Der Überprüfungsantrag ist generell formlos und frei von Fristen. Er muss direkt an das Jobcenter geschickt werden, welches den zu beanstandenden Verwaltungsakt zuvor erlassen hat. Sollte der Antragsteller bereits umgezogen sein, so ist für den Überprüfungsantrag weiterhin das Jobcenter zuständig, das den Bescheid erlassen hatte.

Was sollte der Überprüfungsantrag beinhalten?

Der Betroffene sollte in seiner Begründung zum gestellten Überprüfungsantrag klar hervorbringen, mit welcher Entscheidung oder mit welchem Erlass er nicht einverstanden ist. Dabei ist zu beachten, dass die zuständige Behörde sich bei der Überprüfung nicht nur auf die vom Betroffenen vorgebrachten Einwände beschränken muss. Denn mit einem Überprüfungsantrag wird der gesamte Verwaltungsakt auf seine Richtigkeit überprüft.

Entscheidung über den Widerspruch – Widerspruchsbescheid

Das Jobcenter wird nach einem fristgerecht eingelegtem Überprüfungsantrag den Hartz 4 Bescheid erneut prüfen und über jeden Einzelfall entscheiden. Die Entscheidung erfolgt in Form eines Widerspruchsbescheides, gegen den nur noch in Form einer Klage vor dem Sozialgericht vorgegangen werden kann. Wenn der Bescheid in Ordnung ist, muss nichts weiter veranlasst werden.

Ergeht innerhalb von drei Monaten (§ 88 Abs. 2 SGG) nach Einlegung des Widerspruchs kein Widerspruchsbescheid des Jobcenters, so kann beim Sozialgericht Untätigkeitsklage eingereicht werden um den Verwaltungsakt zu beschleunigen und sein Recht einzufordern.

Grundsätzlich haben Hartz IV Leistungsempfänger bzw. Antragsteller die Möglichkeit, Untätigkeitsklage beim Sozialgericht zu erheben, wenn das Jobcenter für die Vornahme eines Verwaltungsaktes (Bescheid) länger als im § 88 SGG als angemessen benötigt. Dabei gelten Bearbeitungszeiten nach dem Gesetz für

  • alle Anträge – sechs Monate
  • Widerspruch – drei Monate

ab Antragstellung bzw. Widerspruch als angemessen. Diese Zeit wird den Jobcentern eingeräumt, um eine Entscheidung zu treffen.

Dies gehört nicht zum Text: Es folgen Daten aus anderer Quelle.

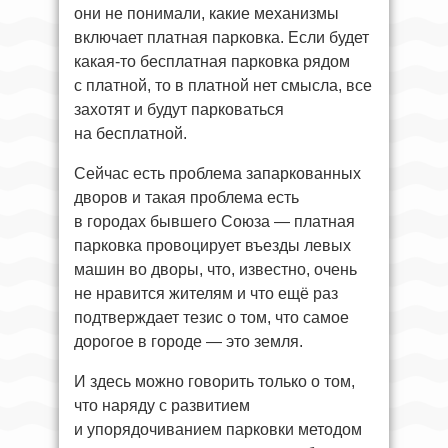
они не понимали, какие механизмы
включает платная парковка. Если будет
какая-то бесплатная парковка рядом
с платной, то в платной нет смысла, все
захотят и будут парковаться
на бесплатной.
Сейчас есть проблема запаркованных
дворов и такая проблема есть
в городах бывшего Союза — платная
парковка провоцирует въезды левых
машин во дворы, что, известно, очень
не нравится жителям и что ещё раз
подтверждает тезис о том, что самое
дорогое в городе — это земля.
И здесь можно говорить только о том,
что наряду с развитием
и упорядочиванием парковки методом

Als Antrag ist dabei nicht nur der allgemeine Antrag auf Arbeitslosengeld II Grundsicherungsleistungen gemeint, sondern jegliche Beantragung von Leistungen beim Jobcenter. Dies können beispielsweise auch sein:

  • Mehrbedarfe
  • Sonderbedarfe
  • Leistungen zur Bildung und Teilhabe
  • Übernahme von Kosten im Zusammenhang mit der Unterkunft und Heizung
  • etc.

Wichtig: Vor Ablauf dieser Fristen ist eine Untätigkeitsklage grundsätzlich unzulässig.